▸ WHAT NEEDS TO BE DONE: In this exercise, print only the lines of the records below from the one with "Answer with one" through the one with "HFOV 62.1°.", inclusive. Pictures are not part of the copy.

BEGIN MATERIAL PROVIDED

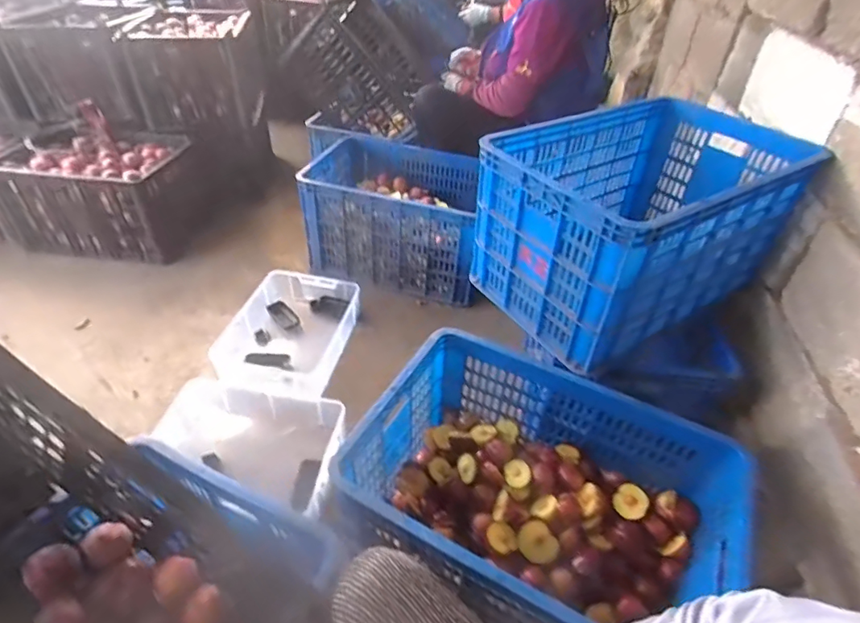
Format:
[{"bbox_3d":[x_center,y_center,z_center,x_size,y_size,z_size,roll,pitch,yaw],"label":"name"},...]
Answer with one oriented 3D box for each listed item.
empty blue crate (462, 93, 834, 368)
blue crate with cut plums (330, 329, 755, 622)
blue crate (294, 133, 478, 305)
[{"bbox_3d":[0.402,-0.181,0.946,0.549,0.295,0.366,-20,47,-25],"label":"empty blue crate"},{"bbox_3d":[0.159,0.313,0.772,0.534,0.254,0.363,21,44,18],"label":"blue crate with cut plums"},{"bbox_3d":[-0.102,-0.298,1.487,0.550,0.296,0.379,13,43,11],"label":"blue crate"}]

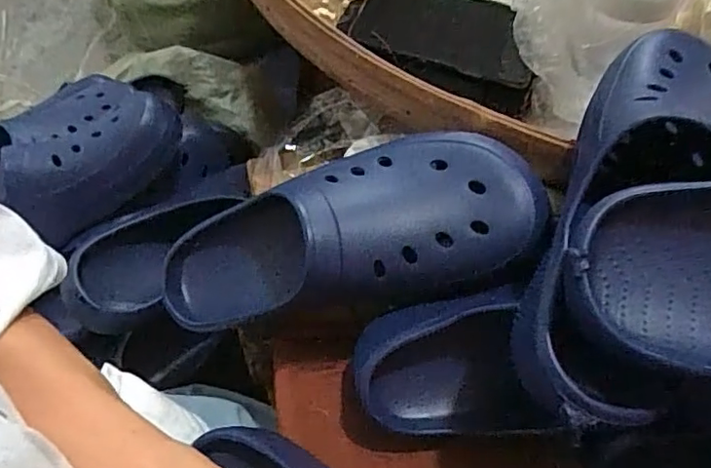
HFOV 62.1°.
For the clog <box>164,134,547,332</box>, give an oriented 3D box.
[{"bbox_3d":[-0.021,-0.004,0.417,0.288,0.082,0.112,-14,58,25],"label":"clog"}]

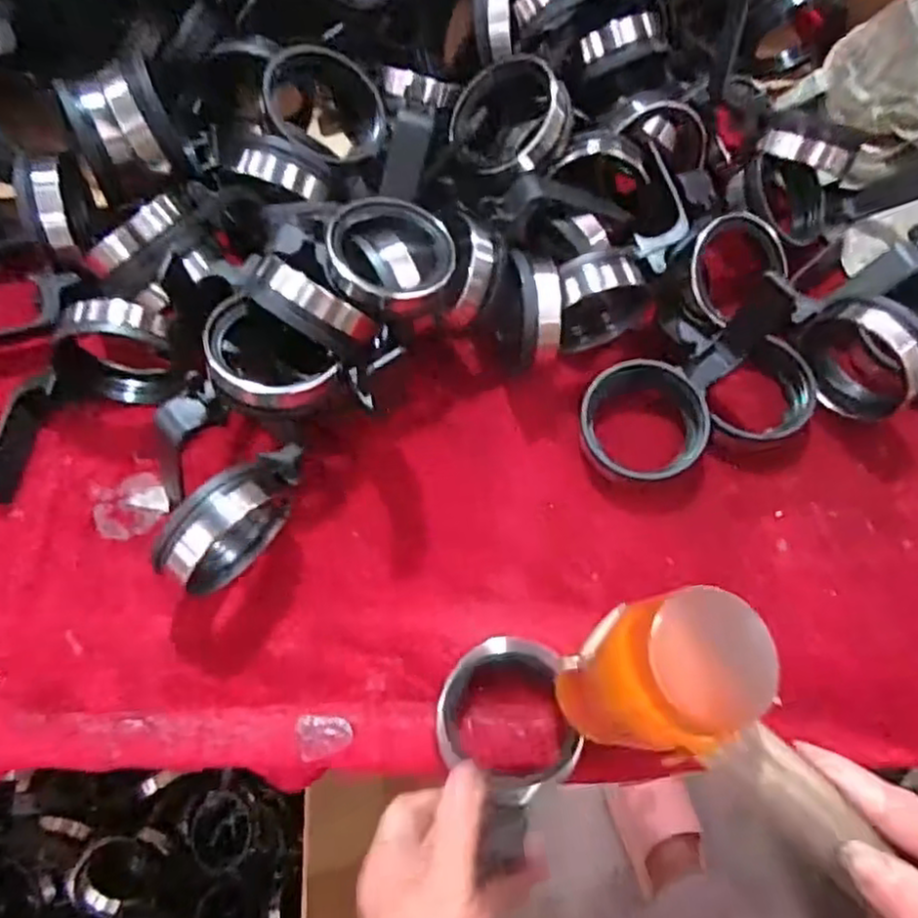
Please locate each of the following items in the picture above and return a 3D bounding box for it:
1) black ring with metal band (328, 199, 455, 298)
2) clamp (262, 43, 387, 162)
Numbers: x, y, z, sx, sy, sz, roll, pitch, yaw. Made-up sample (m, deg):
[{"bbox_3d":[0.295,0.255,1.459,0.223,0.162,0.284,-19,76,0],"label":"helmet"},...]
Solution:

END MATERIAL PROVIDED

▸ OUTPUT:
Answer with one oriented 3D box for each listed item.
empty blue crate (462, 93, 834, 368)
blue crate with cut plums (330, 329, 755, 622)
blue crate (294, 133, 478, 305)
[{"bbox_3d":[0.402,-0.181,0.946,0.549,0.295,0.366,-20,47,-25],"label":"empty blue crate"},{"bbox_3d":[0.159,0.313,0.772,0.534,0.254,0.363,21,44,18],"label":"blue crate with cut plums"},{"bbox_3d":[-0.102,-0.298,1.487,0.550,0.296,0.379,13,43,11],"label":"blue crate"}]

HFOV 62.1°.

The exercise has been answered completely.